EXERCISE DETAILS. Swap "tragédia" for "baj" in the data, from the line that contains "állatkínzás bűntettének kísérletével" through the line that contains "hajléktalan házaspár balhéja csapott át...", and write out only those lines with nothing else changed.

DATA IN THIS EXERCISE.
◇ ◇ ◇ ◇ ◇ ◇ ◇

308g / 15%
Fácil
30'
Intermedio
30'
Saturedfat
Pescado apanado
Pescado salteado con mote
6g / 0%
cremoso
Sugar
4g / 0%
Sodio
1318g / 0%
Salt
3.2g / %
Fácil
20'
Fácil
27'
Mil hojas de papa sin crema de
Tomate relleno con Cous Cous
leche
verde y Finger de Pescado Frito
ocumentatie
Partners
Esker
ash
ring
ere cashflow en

◇ ◇ ◇ ◇ ◇ ◇ ◇

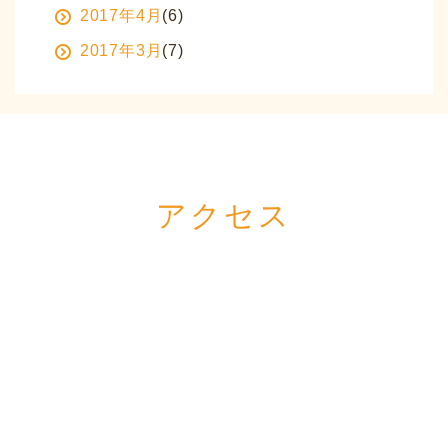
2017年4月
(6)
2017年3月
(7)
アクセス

◇ ◇ ◇ ◇ ◇ ◇ ◇

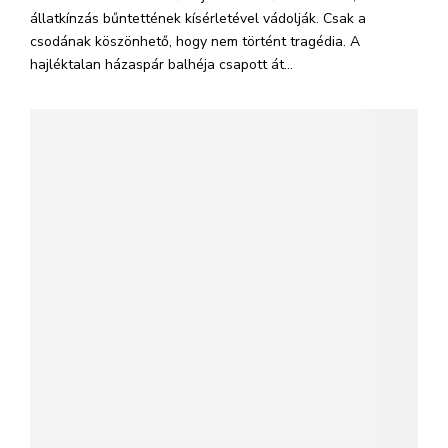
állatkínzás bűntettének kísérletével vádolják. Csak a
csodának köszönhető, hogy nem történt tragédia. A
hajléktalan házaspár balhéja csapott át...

◇ ◇ ◇ ◇ ◇ ◇ ◇

OUTPUT FOR THIS TASK.
állatkínzás bűntettének kísérletével vádolják. Csak a
csodának köszönhető, hogy nem történt baj. A
hajléktalan házaspár balhéja csapott át...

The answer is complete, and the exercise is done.